I was going to write about Dyscalculia--the crippling and unnerving disability I have suffered from since girlhood. Until the other day, when M.O. and I looked it up, I called it Mathlexia (which, for someone who does not suffer much lexiconically speaking, should have been immediately apparent as incongruous). Others called it slow, boneheaded, nitwitted, challenged. But if I'd been armed with such a word as dyscalculia I might never have developed my exceptionally coordinated Counting-On-Hands maneuver, or played the game my parents still delightedly play with me wherein I am given some absurd multiplication task such as 8 x 12 while they await their inevitable victory over my feeble mind, or have avoided working in retail and most monies related work because I knew I could never count change.
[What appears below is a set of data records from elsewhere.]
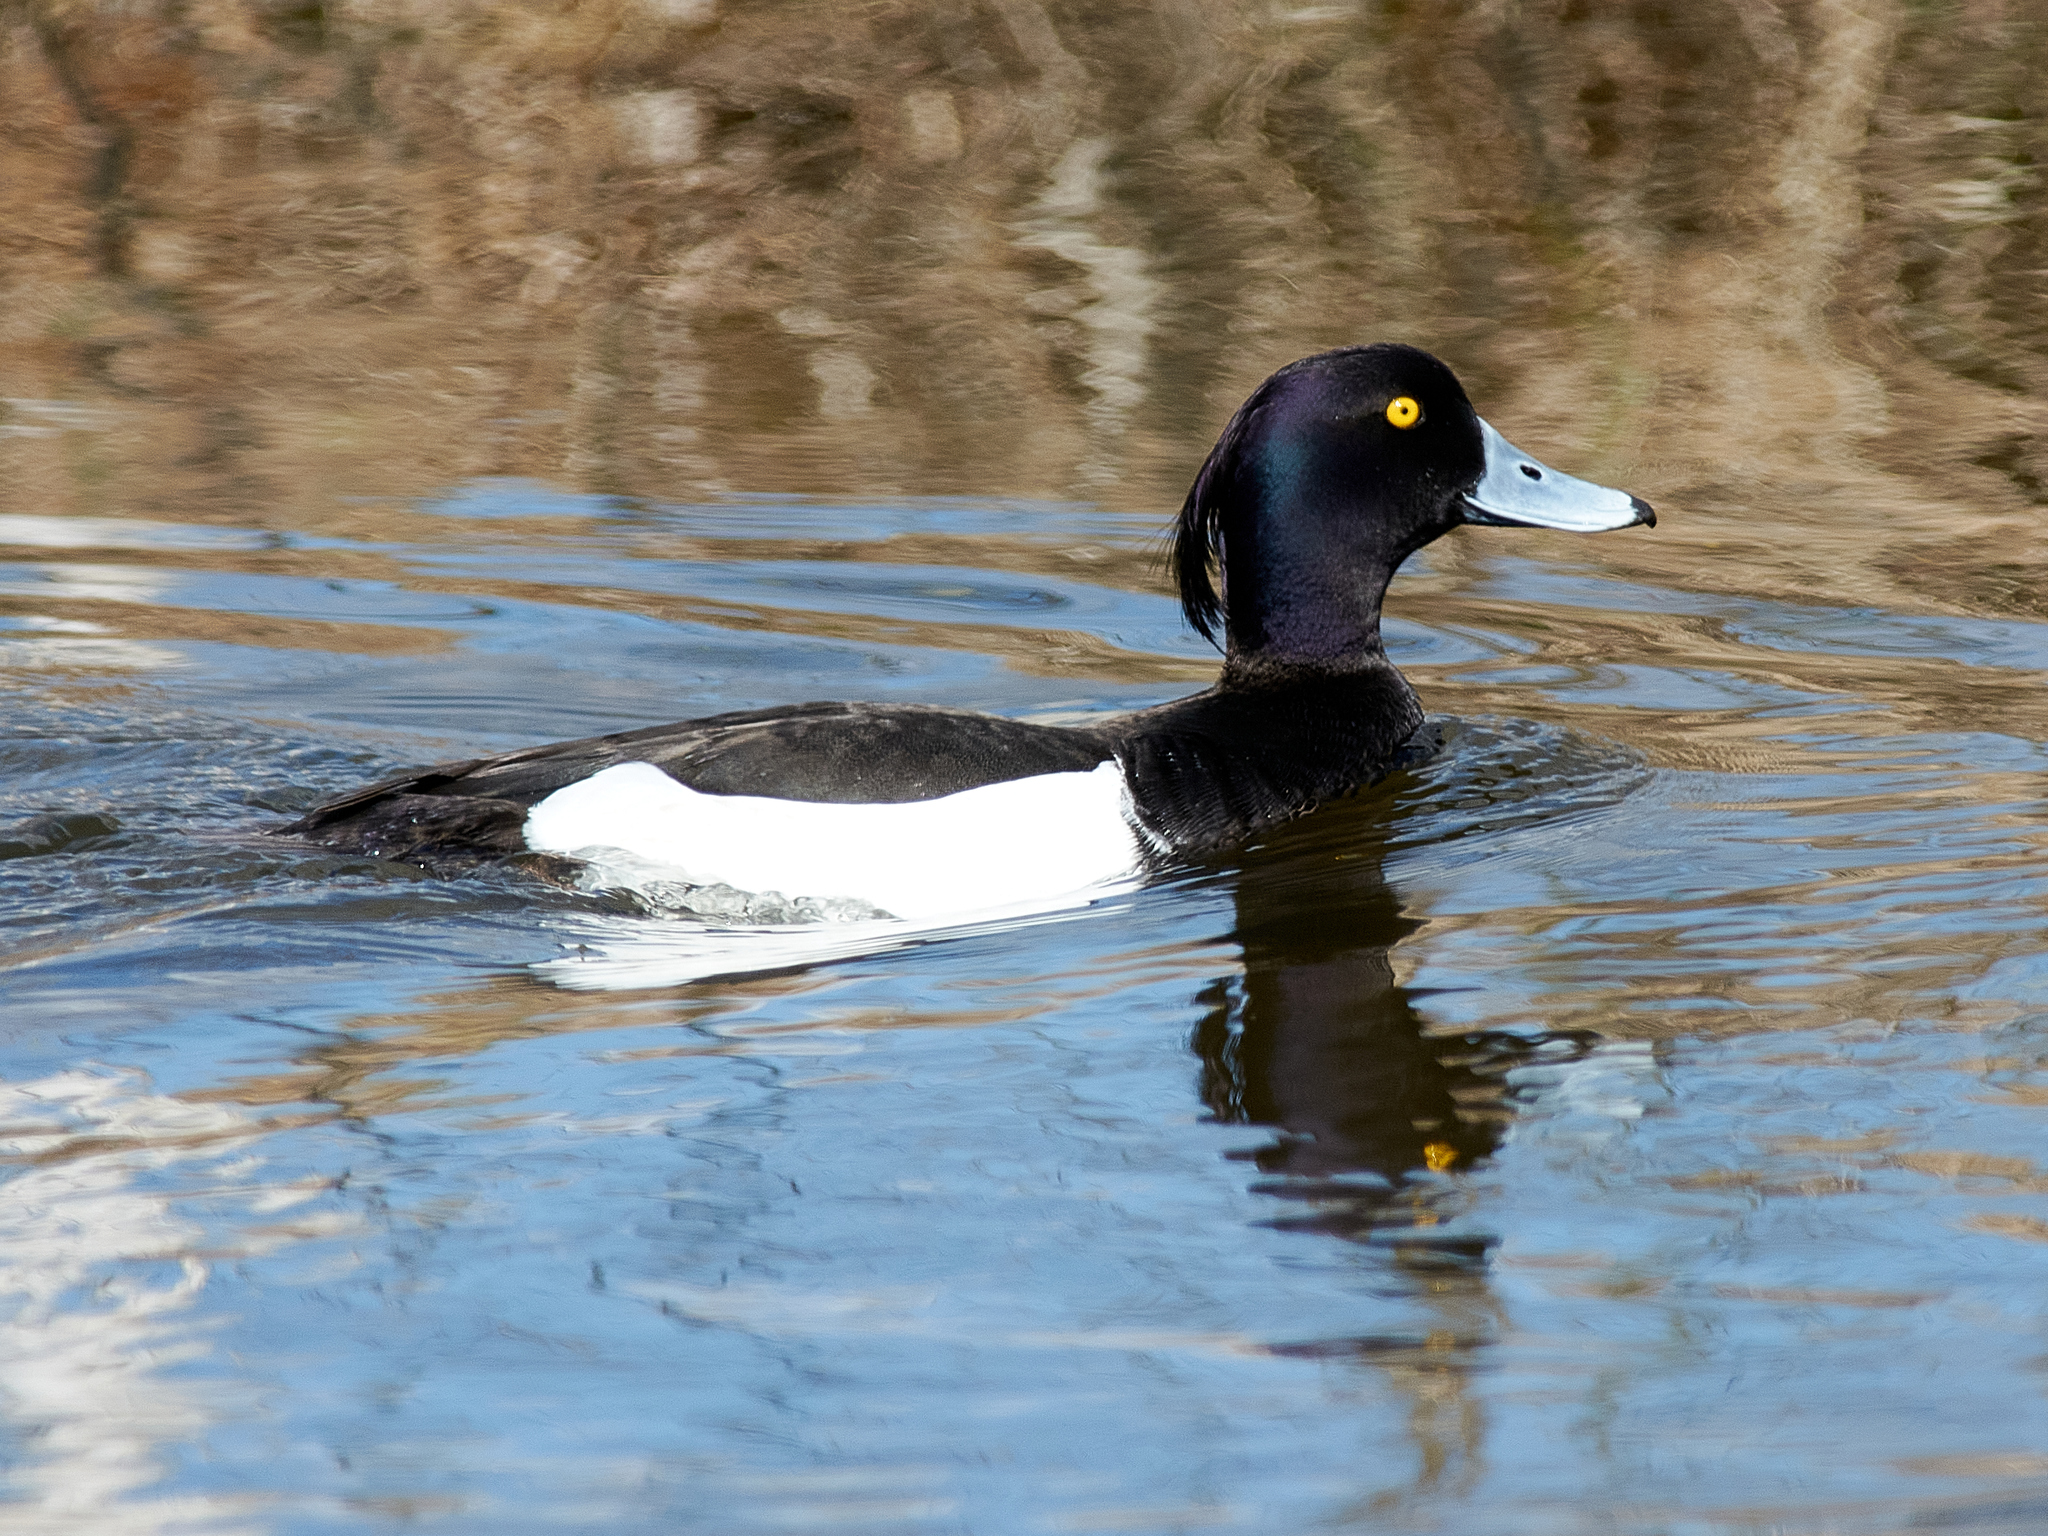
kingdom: Animalia
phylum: Chordata
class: Aves
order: Anseriformes
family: Anatidae
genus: Aythya
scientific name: Aythya fuligula
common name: Tufted duck
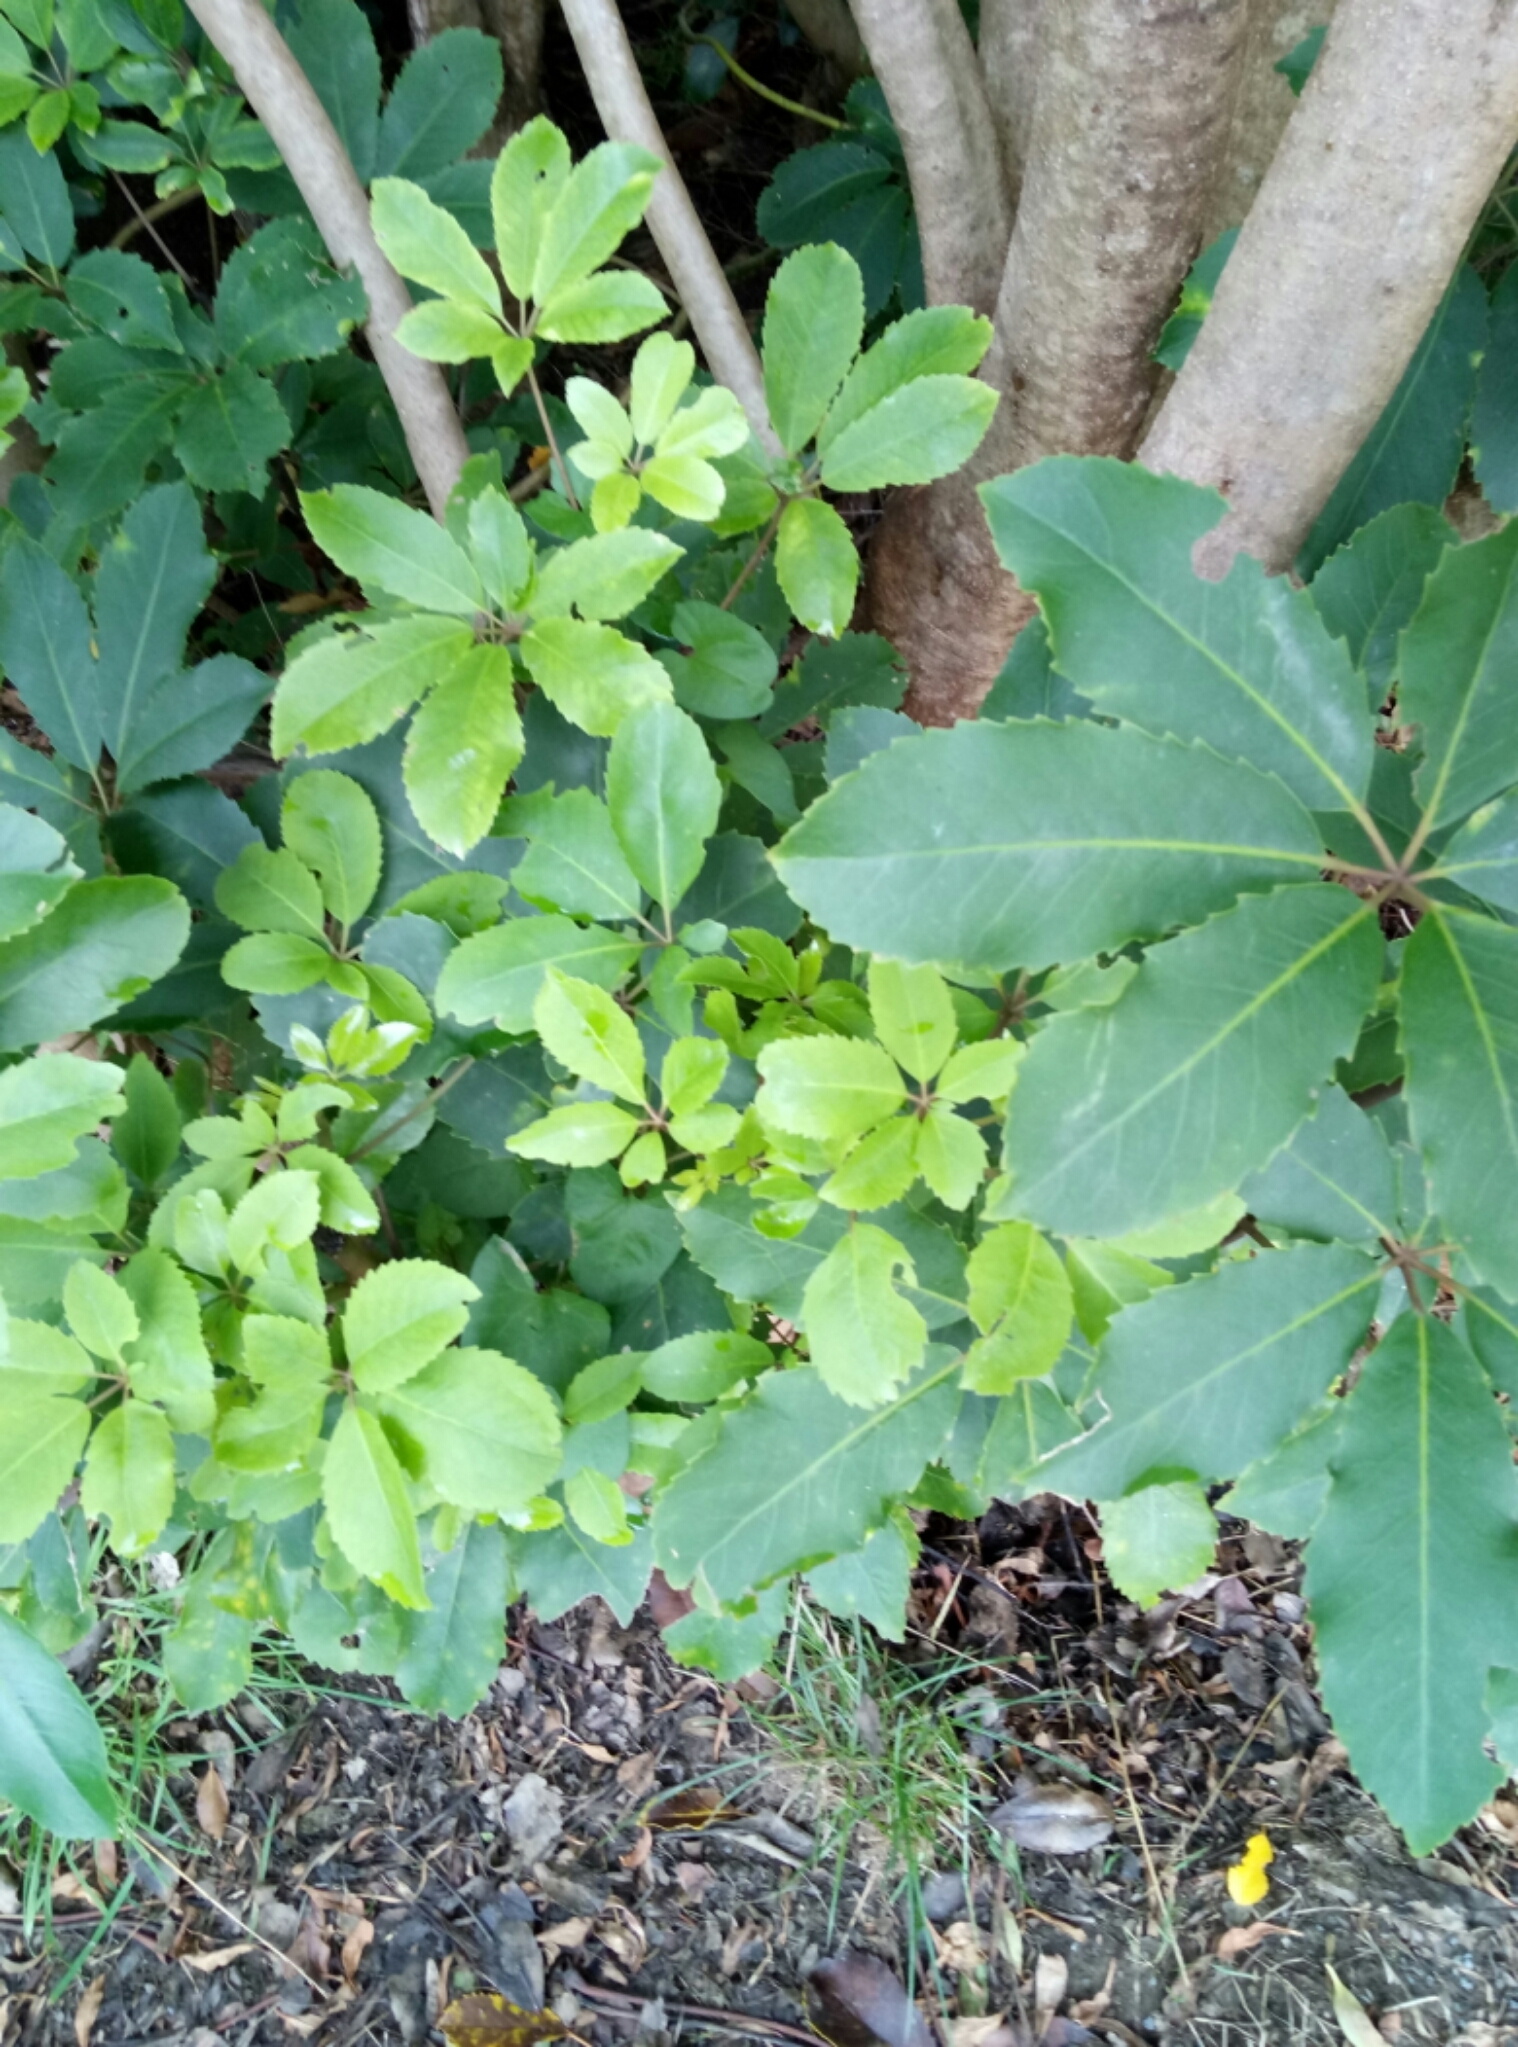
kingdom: Plantae
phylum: Tracheophyta
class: Magnoliopsida
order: Apiales
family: Araliaceae
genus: Neopanax
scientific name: Neopanax arboreus
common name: Five-fingers
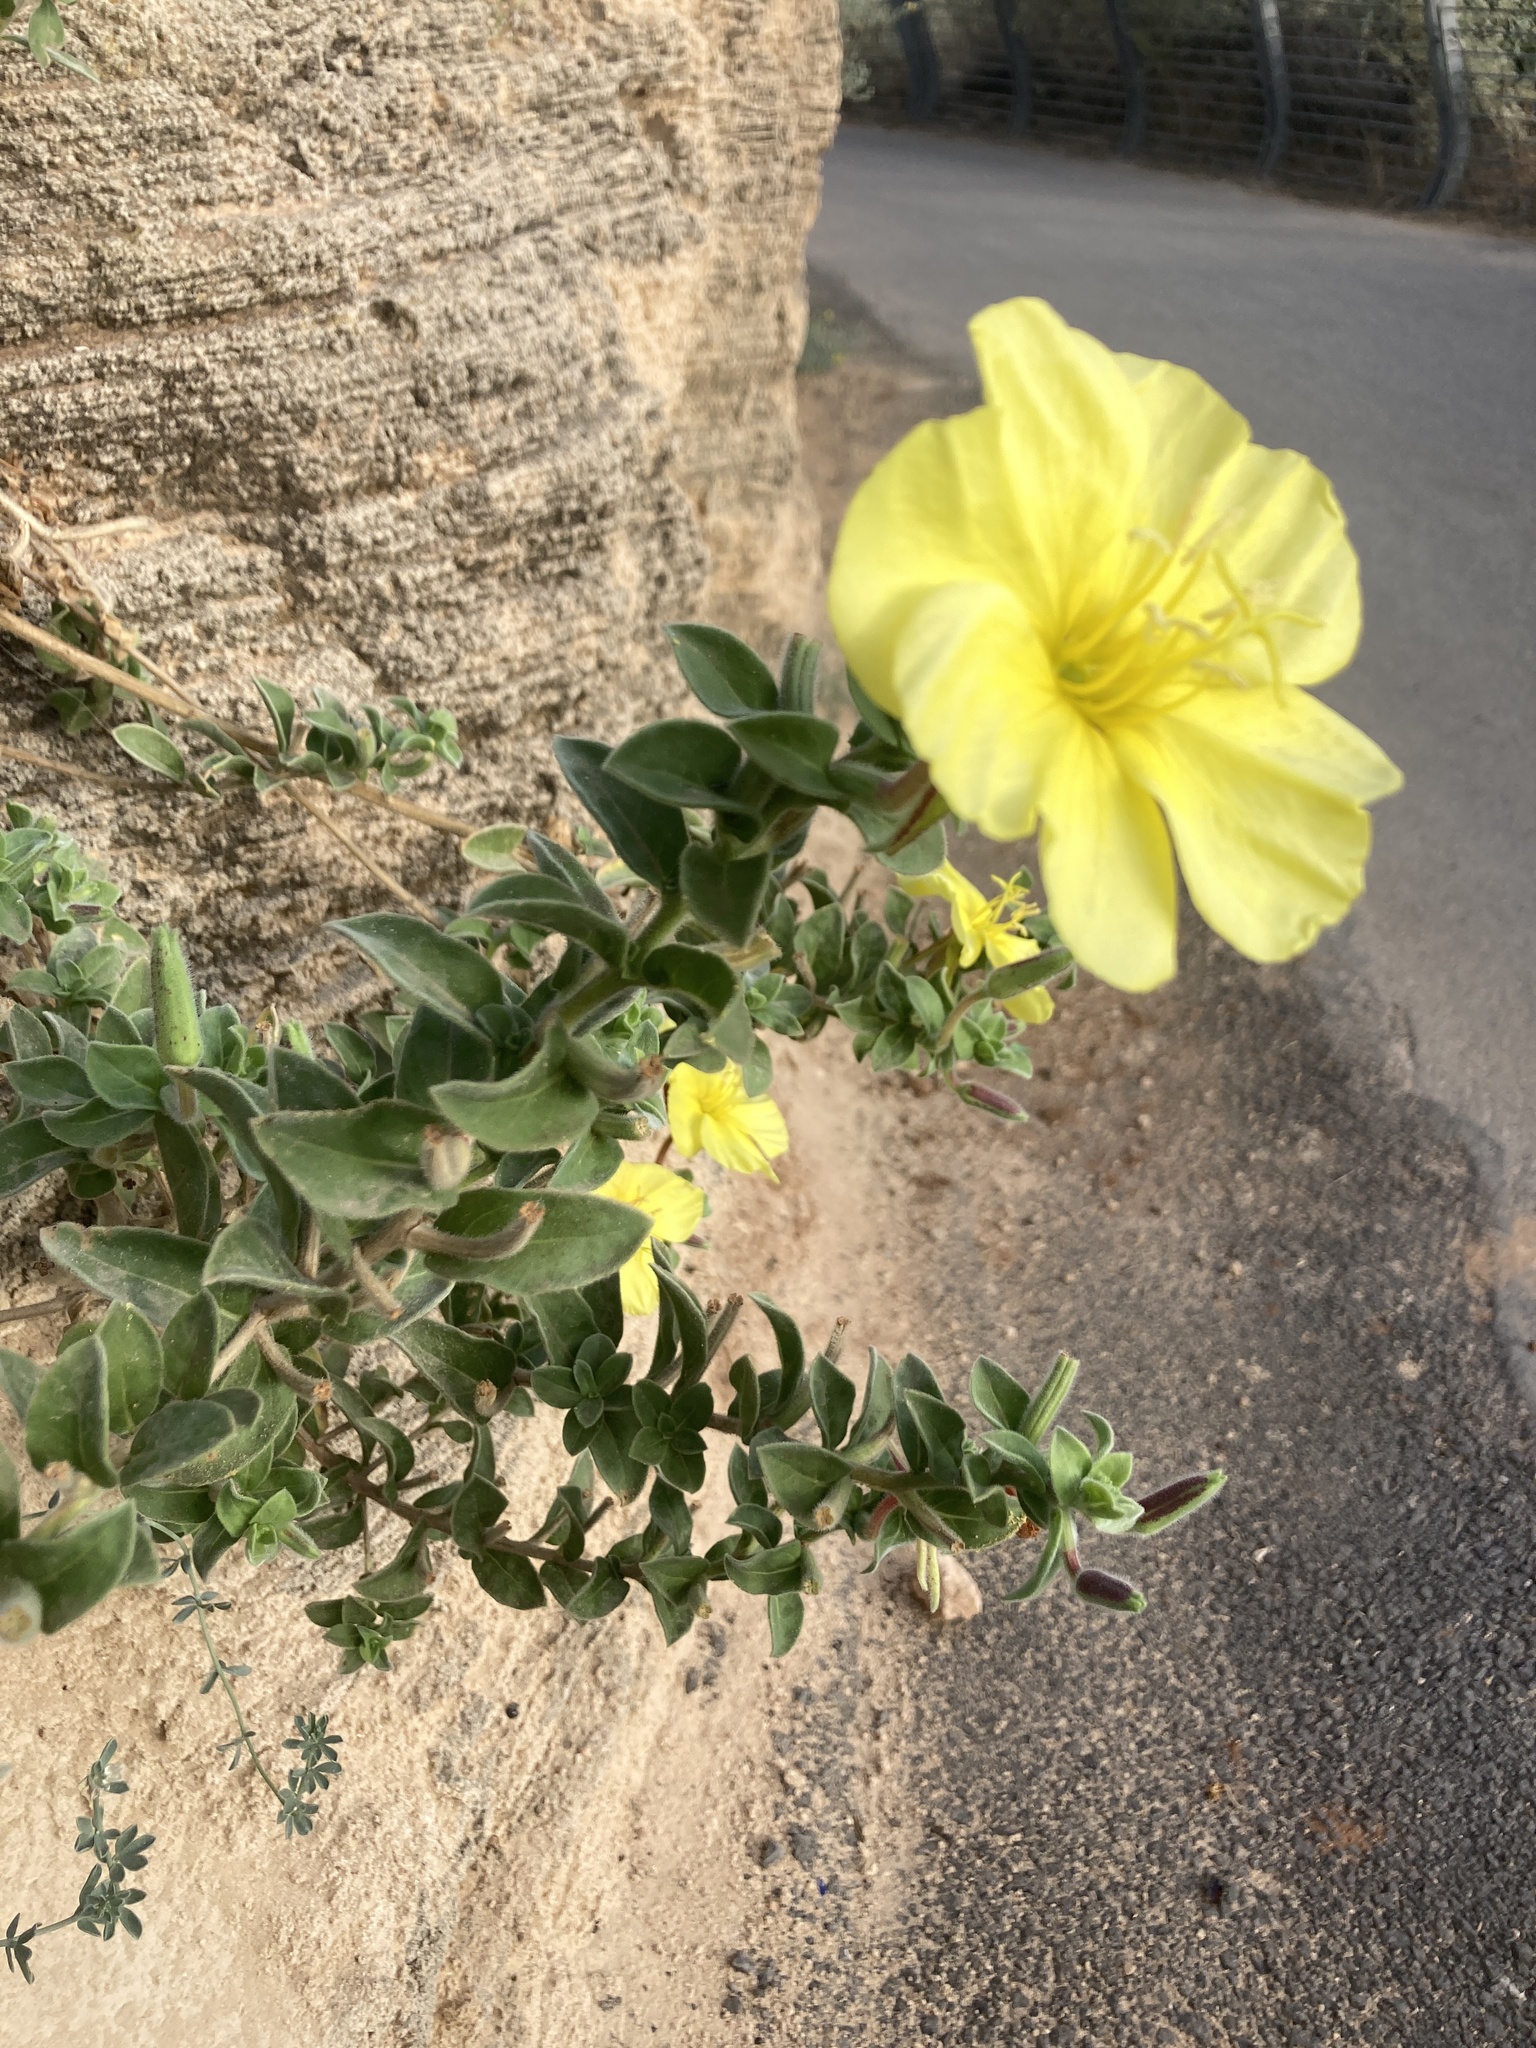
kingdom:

It's a real problem when I don't have exact change and the delivery person from Thai Lantern is minutes away.
I was going to write about Dyscalculia but as I walked down Montague Street this Sunday on a simple errand to the hardware store I was stopped by a performance in the blocked off street by the Martha Cordona Opera Theater. A soprano was singing a song we all know, her beautiful voice clearer than any ambient car or human sound--a little bit of extreme beauty offered for free in the middle of a Brooklyn street. I can sing. I can add. Her voice soars above city streets. My mind goes haywire when I try to subtract. And I thought, maybe I do know a little division afterall.
I'll still think of you as "boneheaded."